O ciclone bomba que provocou chuvas torrenciais e ventos que varreram o Sul do Brasil em 30 de junho são reflexo da mudança climática e do aquecimento global. A conclusão é do climatologista Francisco Eliseu Aquino, professor da Universidade Federal do Rio Grande do Sul (UFRGS). Segundo ele, o aumento de 1°C na temperatura média do Brasil de norte a sul tem fortalecido o contraste trópico-pólo, e agora toda a circulação atmosférica do nosso continente está sob influência desse reordenamento do sistema climático.
A água da tempestade provocada pelo ciclone bomba foi coletada pelos estudiosos, e os dados estão sendo processados. Segundo Aquino, uma análise preliminar dessas informações parece fortalecer a seguinte hipótese: as duas importantes fontes de umidade para formação de chuvas na região, que são a Amazônia e o Atlântico Sul, podem estar acompanhadas de uma terceira, que seria o Mar de Wendel, no oceano Antártico (atlântico sul em direção à Antártica).

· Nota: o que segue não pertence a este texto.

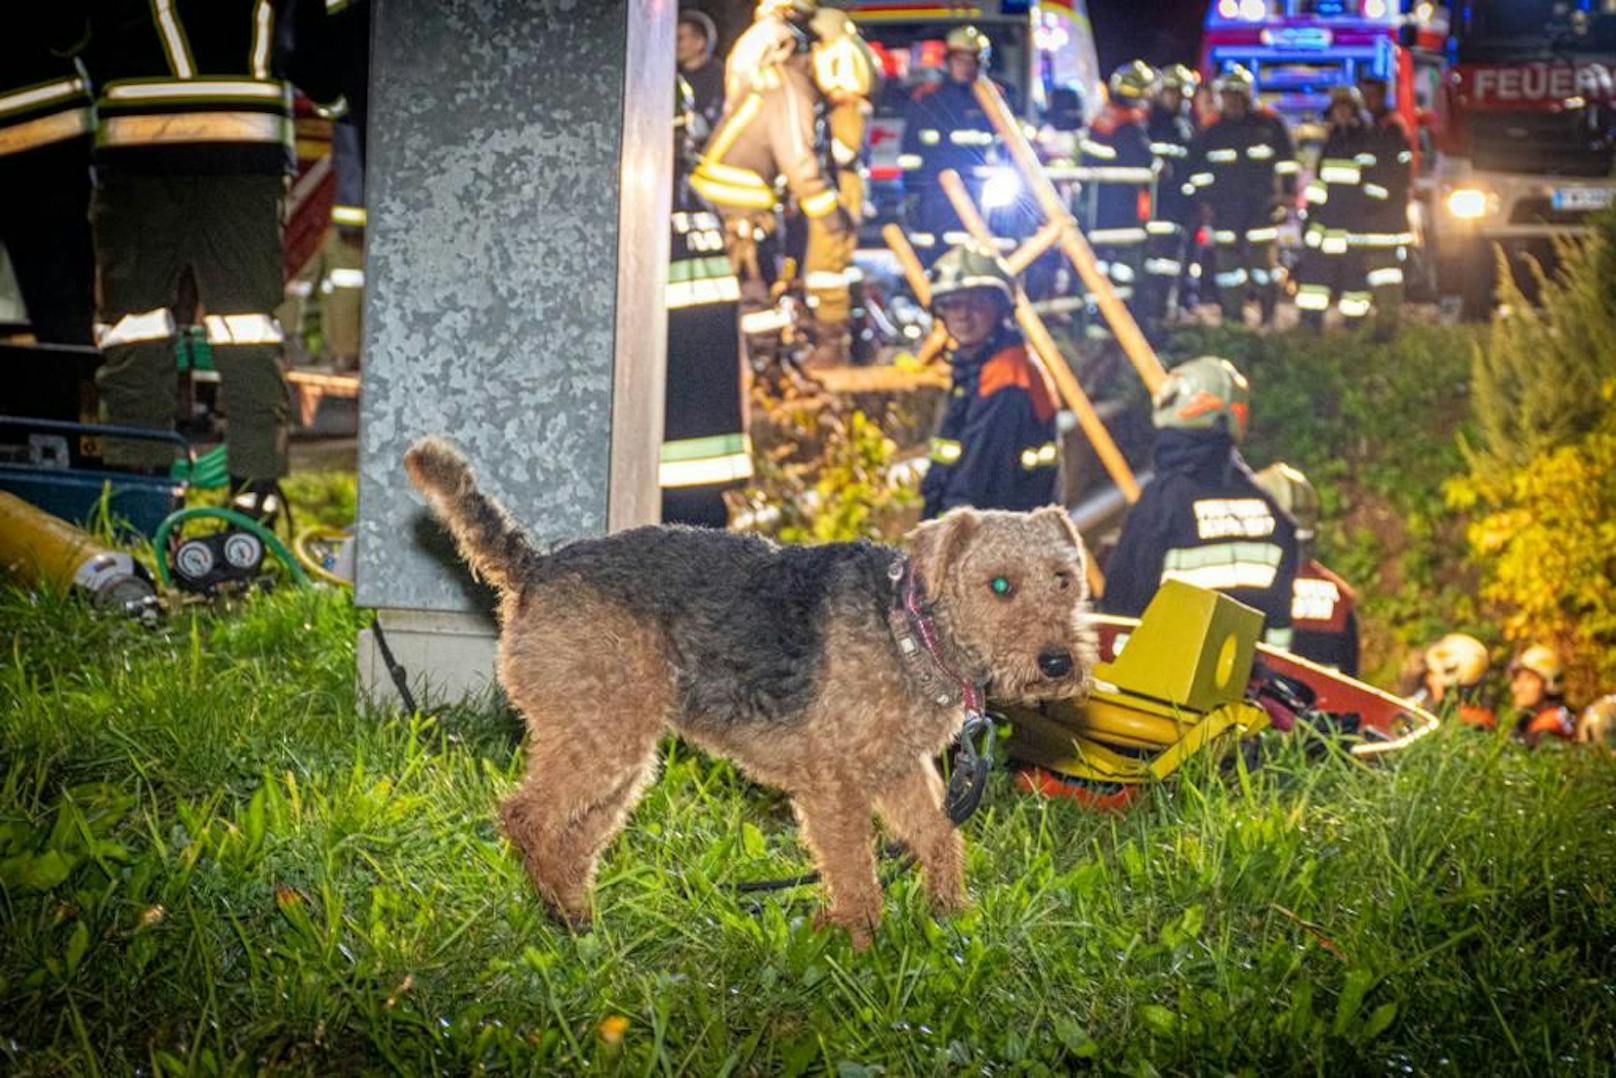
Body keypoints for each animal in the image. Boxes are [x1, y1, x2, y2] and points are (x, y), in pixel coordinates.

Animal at [404, 436, 1098, 943]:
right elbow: (855, 869)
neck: (911, 628)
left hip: (618, 752)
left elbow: (938, 838)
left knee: (572, 836)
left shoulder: (899, 769)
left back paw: (577, 918)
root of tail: (536, 567)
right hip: (602, 738)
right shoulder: (834, 783)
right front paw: (858, 942)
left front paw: (953, 919)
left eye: (1064, 578)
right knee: (527, 816)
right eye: (1000, 585)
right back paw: (559, 911)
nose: (1058, 662)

A mudança nas relações entre as massas de ar das regiões amazônica e polar já vinham chamando a atenção dos estudiosos desde a tempestade de 2016 no Rio Grande Sul, classificada como uma microexplosão. Uma análise da água daquela chuva mostrou que o DNA do evento — ou seja, a composição isotópica da chuva — era totalmente antártico.
Segundo o professor, se existe uma região que é excepcionalmente sensível à mudança climática global é exatamente o Sul do Brasil. “Isso já estava descrito na literatura científica muito antes de eu iniciar meu estudos de graduação em geografia. Já se sabia que quando essa região começasse a dar sinais, os eventos saltariam muito rapidamente de intensidade”, diz.
A Bacia do Prata já é uma região ciclogenética (propícia a ciclone) nativa da América do Sul, de acordo com o professor. “O que nós estamos suspeitando é que esses ciclones estão ficando mais bem formados, mais profundos e, por isso, mais perigosos”, explica. “Tanto é que nós tivemos dois ciclones bomba em menos de dez dias, com valor expressivo de precipitação e rompendo com a circulação atmosférica Amazônia-Sul da América do Sul por completo.”
O segundo ciclone bomba, mencionado pelo professor, ocorreu em 8 de julho no oceano e somente os ventos chegaram ao continente. “Lamentavelmente nós tivemos esses dois ciclones bomba, com altíssimo impacto e mais de 2 mil desabrigados, justo no auge da pior das pandemias da nossa história”, ressalta o professor, que avalia que será necessário sofisticar os mecanismos de alerta para esses eventos em parceria com a defesa civil.